— Description of the task —
Gather every line of the rows below that contains the string "Executors", and copy each one in full.

*** Opening of Extracted records ***

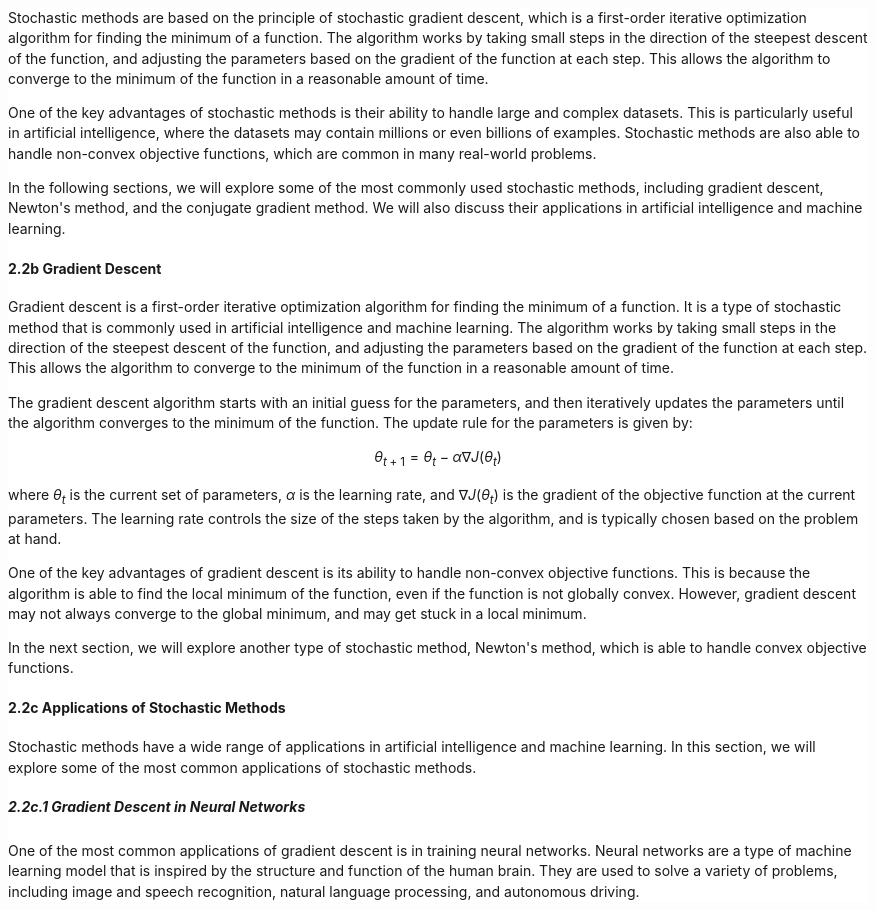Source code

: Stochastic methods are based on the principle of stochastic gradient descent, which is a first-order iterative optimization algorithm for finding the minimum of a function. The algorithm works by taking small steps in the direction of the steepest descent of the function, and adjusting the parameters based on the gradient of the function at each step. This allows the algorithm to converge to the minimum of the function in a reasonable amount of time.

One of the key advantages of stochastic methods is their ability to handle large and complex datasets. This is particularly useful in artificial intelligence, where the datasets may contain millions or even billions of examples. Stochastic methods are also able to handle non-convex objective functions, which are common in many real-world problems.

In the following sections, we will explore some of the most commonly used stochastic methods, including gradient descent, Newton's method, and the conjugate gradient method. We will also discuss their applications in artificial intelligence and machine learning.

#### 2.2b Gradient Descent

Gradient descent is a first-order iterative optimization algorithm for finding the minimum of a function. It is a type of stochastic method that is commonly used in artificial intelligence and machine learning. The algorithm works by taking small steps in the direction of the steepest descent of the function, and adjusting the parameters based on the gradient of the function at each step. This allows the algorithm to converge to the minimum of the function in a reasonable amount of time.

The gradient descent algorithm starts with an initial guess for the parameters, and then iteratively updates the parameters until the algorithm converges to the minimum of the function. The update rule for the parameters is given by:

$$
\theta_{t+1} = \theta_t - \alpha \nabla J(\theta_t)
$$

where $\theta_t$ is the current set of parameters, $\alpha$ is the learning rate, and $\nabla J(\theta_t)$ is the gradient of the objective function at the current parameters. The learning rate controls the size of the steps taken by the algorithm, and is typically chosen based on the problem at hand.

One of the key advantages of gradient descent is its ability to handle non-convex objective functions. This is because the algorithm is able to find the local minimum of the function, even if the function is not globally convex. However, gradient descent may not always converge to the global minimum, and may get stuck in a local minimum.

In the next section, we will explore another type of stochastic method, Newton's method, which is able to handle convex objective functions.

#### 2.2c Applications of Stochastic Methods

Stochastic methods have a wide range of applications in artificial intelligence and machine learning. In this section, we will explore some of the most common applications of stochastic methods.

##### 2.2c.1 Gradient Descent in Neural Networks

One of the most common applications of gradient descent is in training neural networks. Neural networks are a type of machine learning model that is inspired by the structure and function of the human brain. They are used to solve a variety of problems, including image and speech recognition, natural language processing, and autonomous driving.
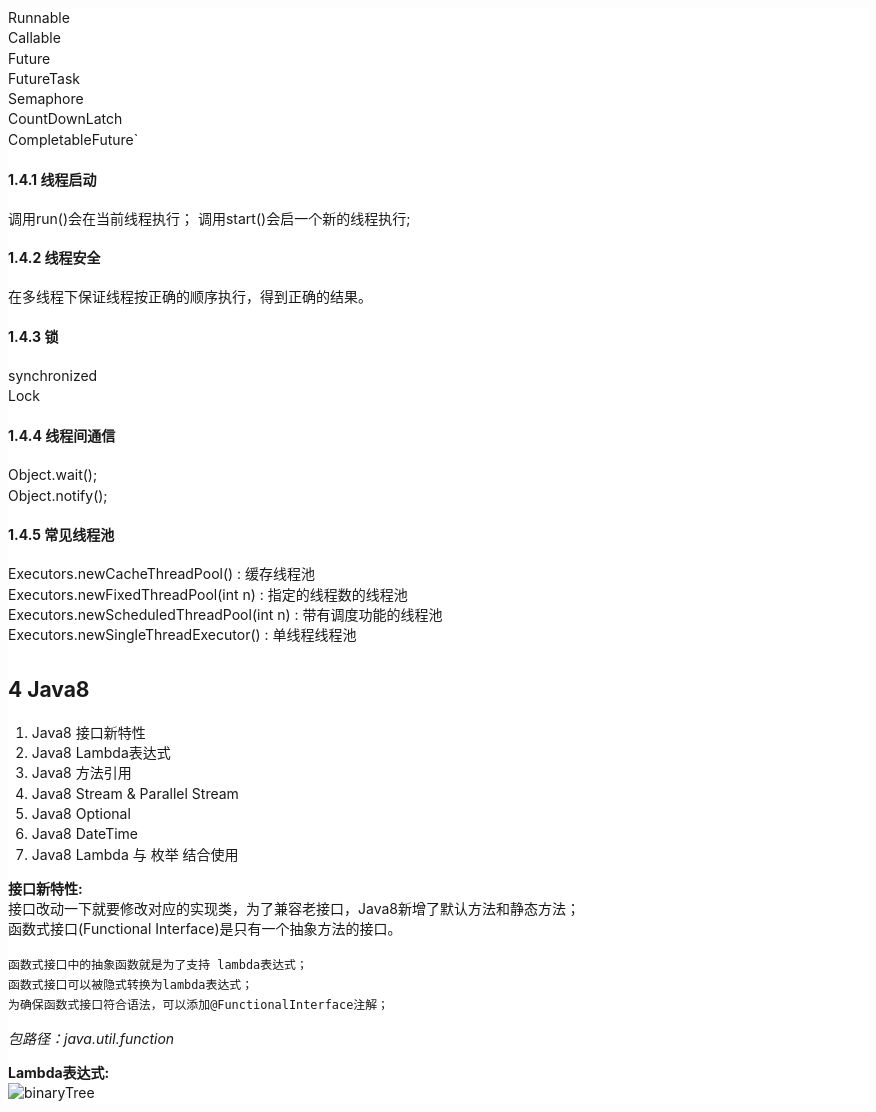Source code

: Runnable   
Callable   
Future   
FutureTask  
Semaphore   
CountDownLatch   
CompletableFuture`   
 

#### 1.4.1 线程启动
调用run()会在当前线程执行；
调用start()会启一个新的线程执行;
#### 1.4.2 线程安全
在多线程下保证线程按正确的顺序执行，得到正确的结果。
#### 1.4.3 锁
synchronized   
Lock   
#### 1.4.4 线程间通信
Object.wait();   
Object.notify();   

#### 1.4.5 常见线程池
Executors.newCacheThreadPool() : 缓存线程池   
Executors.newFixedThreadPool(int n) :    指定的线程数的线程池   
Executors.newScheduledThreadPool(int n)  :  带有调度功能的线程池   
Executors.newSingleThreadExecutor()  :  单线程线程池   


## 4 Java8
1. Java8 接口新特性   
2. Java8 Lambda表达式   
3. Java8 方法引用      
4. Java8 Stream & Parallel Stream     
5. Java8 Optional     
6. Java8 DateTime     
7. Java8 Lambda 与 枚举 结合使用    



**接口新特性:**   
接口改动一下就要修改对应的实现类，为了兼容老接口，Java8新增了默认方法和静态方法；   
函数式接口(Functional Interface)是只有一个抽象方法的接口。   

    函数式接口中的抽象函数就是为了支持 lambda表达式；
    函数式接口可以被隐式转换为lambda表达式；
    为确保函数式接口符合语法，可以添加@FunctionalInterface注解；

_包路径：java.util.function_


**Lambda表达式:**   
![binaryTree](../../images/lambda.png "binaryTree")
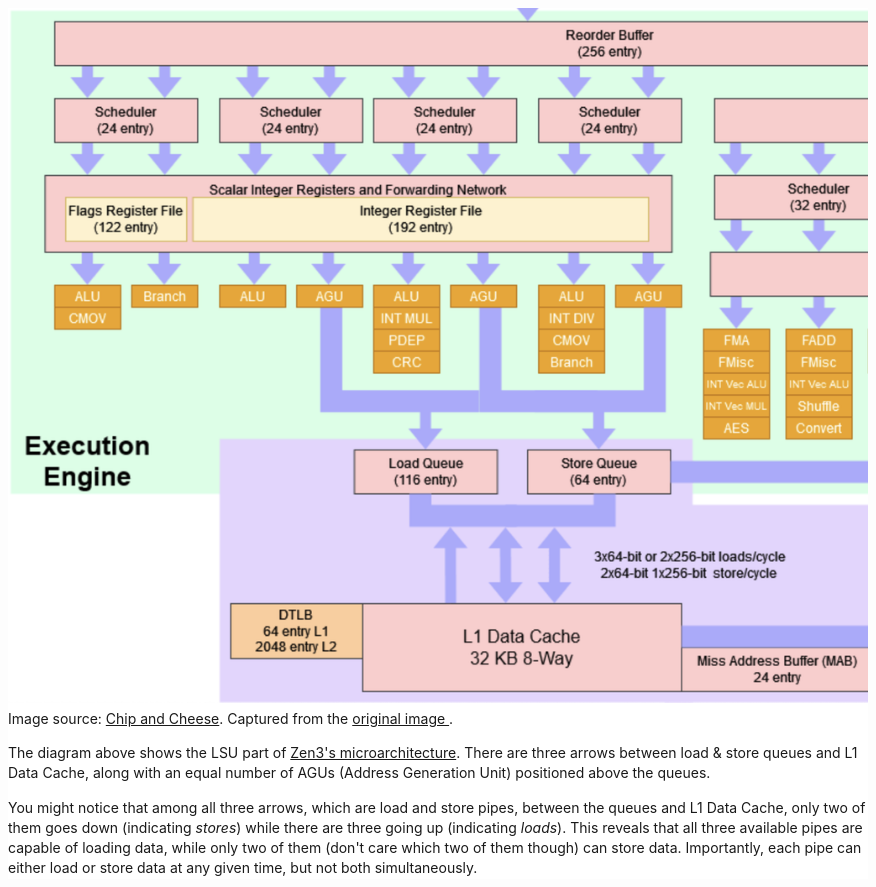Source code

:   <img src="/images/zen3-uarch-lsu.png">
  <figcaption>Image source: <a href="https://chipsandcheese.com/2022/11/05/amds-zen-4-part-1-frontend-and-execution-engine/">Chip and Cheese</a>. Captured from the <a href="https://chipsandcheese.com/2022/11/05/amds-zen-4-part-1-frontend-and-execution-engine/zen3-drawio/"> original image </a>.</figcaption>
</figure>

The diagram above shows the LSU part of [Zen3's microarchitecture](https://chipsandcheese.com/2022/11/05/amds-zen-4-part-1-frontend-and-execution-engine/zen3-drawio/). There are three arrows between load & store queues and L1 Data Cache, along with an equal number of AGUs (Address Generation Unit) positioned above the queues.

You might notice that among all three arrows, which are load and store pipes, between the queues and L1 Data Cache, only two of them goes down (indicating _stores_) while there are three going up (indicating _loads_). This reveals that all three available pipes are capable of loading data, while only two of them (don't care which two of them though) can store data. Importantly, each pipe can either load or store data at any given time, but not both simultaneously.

*** Close of Extracted records ***

— Response to the task —
Executors.newCacheThreadPool() : 缓存线程池   
Executors.newFixedThreadPool(int n) :    指定的线程数的线程池   
Executors.newScheduledThreadPool(int n)  :  带有调度功能的线程池   
Executors.newSingleThreadExecutor()  :  单线程线程池   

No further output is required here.